The first day home after almost six weeks on the road I was at a loss for what to do. Once the laundry was done, the camper cleaned, the second bath....now what? I didn't want to start into school work yet. Not, yet. So I decided to clean out my email box, and that lead me to reading all my blogs back to the beginning, and then letters I had written my daughter, and she had written me.
These letters started when she was heading off to university, to live in residence. Only up the hill to SFU, but still it seemed so far away. Many of the letters are short and silly and verifying this and that. But a number are heart-wrenching. Even as I write this I have tears finding there way down my face, and as I sat at the kitchen table a few days ago it was the same.
They were the letters about broken hearts, broken promises, apologies, and sometimes misunderstandings. They were the letters where we could speak truths that couldn't always be spoken in person. At least not then. They were the letters of a young woman finding her way in the world, and a middle-aged woman trying to help.
These letters are a gift. Even though they are digital, and not tied up with ribbon in a cedar chest. They are a gift.

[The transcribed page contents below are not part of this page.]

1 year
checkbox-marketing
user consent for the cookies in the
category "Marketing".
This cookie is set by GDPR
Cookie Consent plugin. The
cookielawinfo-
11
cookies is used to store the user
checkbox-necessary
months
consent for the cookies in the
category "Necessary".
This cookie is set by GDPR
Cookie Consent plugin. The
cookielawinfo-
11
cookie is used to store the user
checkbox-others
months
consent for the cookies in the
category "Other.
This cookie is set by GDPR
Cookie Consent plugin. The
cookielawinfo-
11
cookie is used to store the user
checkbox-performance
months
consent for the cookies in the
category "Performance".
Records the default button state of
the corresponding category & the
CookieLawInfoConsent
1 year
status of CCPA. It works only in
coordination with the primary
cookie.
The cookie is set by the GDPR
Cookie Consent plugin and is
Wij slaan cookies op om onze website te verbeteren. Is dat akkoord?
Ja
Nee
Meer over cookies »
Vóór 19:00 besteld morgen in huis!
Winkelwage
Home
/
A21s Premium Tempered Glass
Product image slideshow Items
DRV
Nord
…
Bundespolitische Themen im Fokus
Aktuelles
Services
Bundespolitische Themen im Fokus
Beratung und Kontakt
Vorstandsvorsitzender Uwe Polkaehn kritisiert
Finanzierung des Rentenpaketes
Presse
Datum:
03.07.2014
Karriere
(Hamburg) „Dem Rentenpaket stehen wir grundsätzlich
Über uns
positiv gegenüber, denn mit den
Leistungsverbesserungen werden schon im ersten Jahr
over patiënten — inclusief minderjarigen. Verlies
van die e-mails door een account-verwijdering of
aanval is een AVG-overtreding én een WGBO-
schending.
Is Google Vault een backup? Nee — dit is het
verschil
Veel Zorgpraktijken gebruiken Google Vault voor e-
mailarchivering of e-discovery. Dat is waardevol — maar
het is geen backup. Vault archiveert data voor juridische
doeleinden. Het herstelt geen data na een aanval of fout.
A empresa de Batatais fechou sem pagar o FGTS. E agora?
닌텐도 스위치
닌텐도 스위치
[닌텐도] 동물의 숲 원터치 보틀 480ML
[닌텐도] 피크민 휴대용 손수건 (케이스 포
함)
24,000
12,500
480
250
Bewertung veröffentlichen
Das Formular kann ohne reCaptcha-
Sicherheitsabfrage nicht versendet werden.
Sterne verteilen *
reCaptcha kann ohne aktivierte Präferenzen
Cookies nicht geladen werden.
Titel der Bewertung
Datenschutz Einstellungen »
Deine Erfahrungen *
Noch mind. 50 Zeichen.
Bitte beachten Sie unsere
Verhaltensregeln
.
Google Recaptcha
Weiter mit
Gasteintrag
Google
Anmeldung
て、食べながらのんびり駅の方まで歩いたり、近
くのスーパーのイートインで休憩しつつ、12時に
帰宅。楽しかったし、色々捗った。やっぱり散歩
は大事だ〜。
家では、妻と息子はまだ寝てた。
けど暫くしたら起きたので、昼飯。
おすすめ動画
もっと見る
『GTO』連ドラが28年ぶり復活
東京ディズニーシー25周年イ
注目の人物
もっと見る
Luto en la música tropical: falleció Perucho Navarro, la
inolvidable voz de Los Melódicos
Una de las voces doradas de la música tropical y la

I have similar letters from and to my son as he travels the world trying to find his place. I have many, many letters from and to my husband when I have been travelling without him, or he without me. Those letters are full of love. I have letters from my sister filled with such understanding that it is little wonder she is my best friend.
And they are all saved on the computer. But that doesn't seem right. So, I will begin the process of downloading them and filing them in order and perhaps, even, wrapping a ribbon around them.
Those letters tell a story of a woman and her family. A woman loved by her family. A woman who loves her family fiercely. A woman who sometimes has to read letters that could break her heart, but they don't because she knows that the relationship that has forged that trust has wrapped her heart in such a way that she could bear it.
These are letters full of love, honesty, trust and wisdom on all sides, and they should be saved in the truest sense of the word.